Blackmore's Night

Grand Theatre, Wolverhampton

1 July 2013

Tonight's show was two hours twenty minutes again, but only because they ran into the venue's 11pm curfew—they plaed their two "encore" songs without going off stage first, that's how tight for time they were—and I'm sure they would have played longer if they could. They just seeemd to be enjoying themselves so much on stage.

There's not much left that I haven't already said about Ritchie Blackmore, so I'll mention the rest of the band instead. Sorry, no names, because they are all introduced with "stage names" that I already can't remember.

Regardless of names, they all play superbly, and Ritchie gives each one a solo spot at various points in the evening.

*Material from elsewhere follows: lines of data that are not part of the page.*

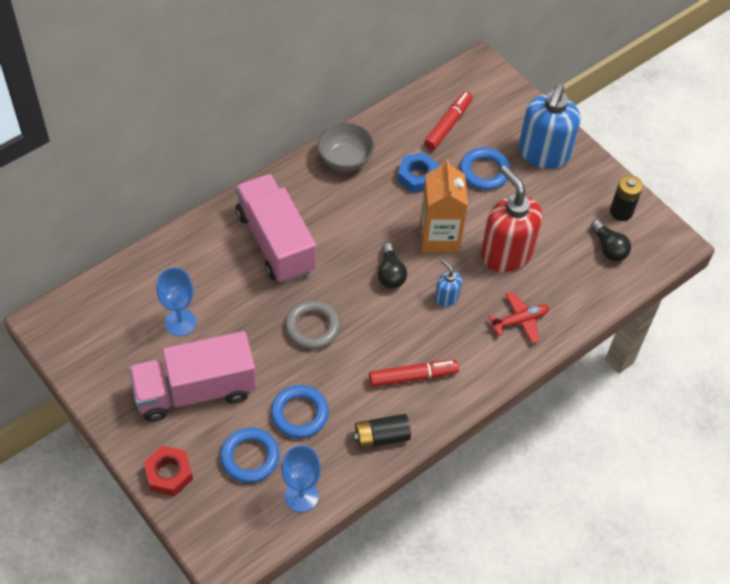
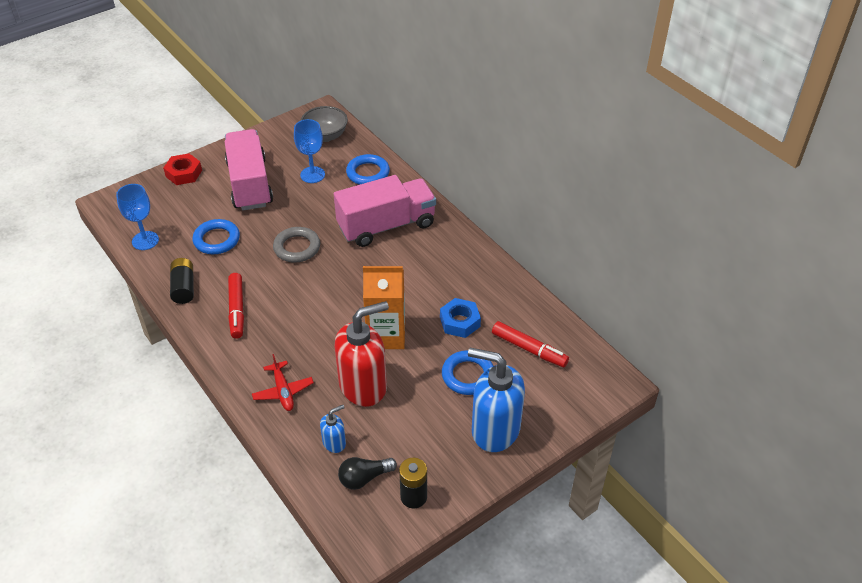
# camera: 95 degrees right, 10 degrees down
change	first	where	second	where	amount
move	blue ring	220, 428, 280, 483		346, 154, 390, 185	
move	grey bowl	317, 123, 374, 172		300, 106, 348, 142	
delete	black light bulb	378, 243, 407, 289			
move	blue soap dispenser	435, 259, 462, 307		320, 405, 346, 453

All seem relaxed and even join in with the Ritchie/Candice banter at times.

The bass player has been with them for the last few years. He also plays mandola to accompany the quieter numbers, including a double-necked thing that I think must be a combined tenor mandola and mandocello (or possibly just acoustic bass, I couldn't count the courses of strings properly). He gets a short but energetic bass solo to show off what he's got.

The keyboard player has also been with them for several tours now. He gets a couple of solo spots which he fills with classical piano. He's good, but what is noticable is that the solos seem to be be the same each night, not improvised. He also sings backing vocals and gets a couple of lead vocals—and though these are mainly for comic relief, he has a seriously good voice.

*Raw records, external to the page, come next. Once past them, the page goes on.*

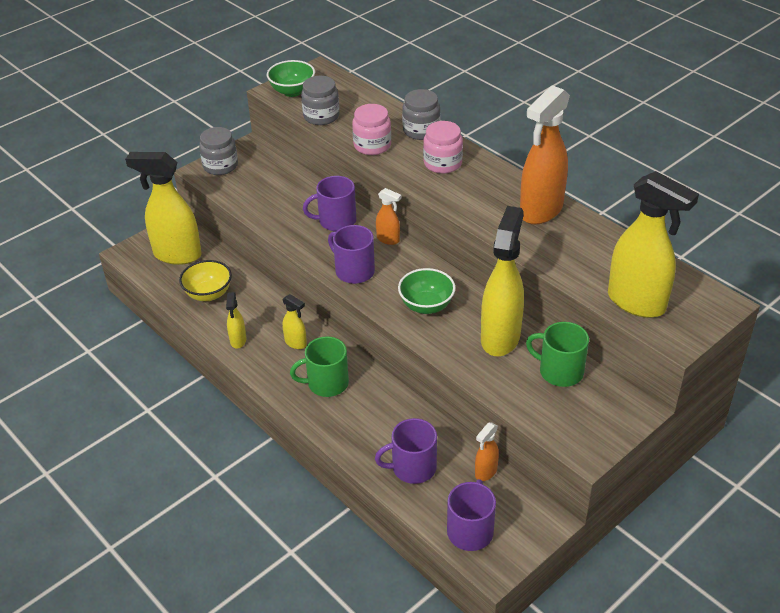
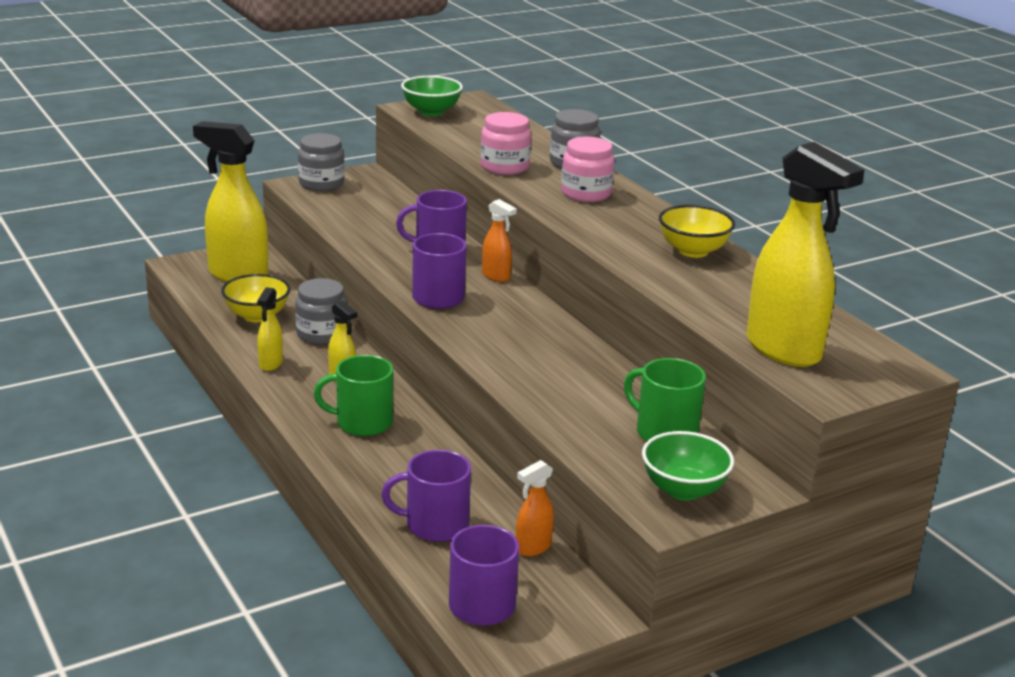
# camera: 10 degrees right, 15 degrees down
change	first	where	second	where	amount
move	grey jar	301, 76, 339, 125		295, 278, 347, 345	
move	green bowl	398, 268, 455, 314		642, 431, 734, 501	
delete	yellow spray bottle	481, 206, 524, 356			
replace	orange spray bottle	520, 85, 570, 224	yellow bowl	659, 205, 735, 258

The violin player is new, and she is superb. A lot of the lead melody falls to her, especially with Ritchie (still) low in the mix, and she carries it all flawlessly. Even Ritchie improvising runs that take off in random directions doesn't throw her. She also gets a couple of short solos, and while they don't feel improvised they do seem to vary each night.

The backing vocalist is also new, and has quite a different style to their previous backing singers, her voice being very high and pure so suited to lots of "oooooo"s and "ahhhhhhh"s. She sings all the bits Candice can't (if you see what I mean). She also plays french horn—a new thing for Blackmore's Night, but very suited to the music—as well as shawms and on other nights (not tonight, I think) has played high whistle.

The drummer is also new and he's the star of the show for me. (I mean, apart from the actual star of the show, of course.) As well as handling the more subtle percussion that the music needs, he's a proper rock drummer, a proper powerful rock drummer, and it's largely due to him that the songs are sounding so energetic this tour: he really drives them along.

Ritchie and Candice leave the stage at one point to let the "minstrels" play a song together, including plenty of interplay between them as well as individual solos. they've been doing this every night, but tonight it turns an unexpected jam of O Fortuna, very powerful and dramatic, which leads into a stunning drum solo—double bass drum, strobes, the works. A proper rock solo. We've barely had time to finish applauding this before Ritchie walks back on with the Strat strapped on to play Journeyman.

I've got to be honest, Journeyman isn't a favourite song of mine, and the playing seemed a bit sloppy. He played the acoustic parts of the show much better.

But the glorious sound of a solo on that cream-coloured strat, especially when he picked up a slide... that's the most perfect sound in all of music.

Unless you count things like the loooooong acoustic solo in Fires at Midnight, or the beautiful versions of Soldier of Fortune, Diamonds and Rust, Midwinter's Night, Dandelion Wine, Barbara Allen, and all the rest.

It's all perfect. It's the best show of the tour so far.

It's the best concert I've ever seen.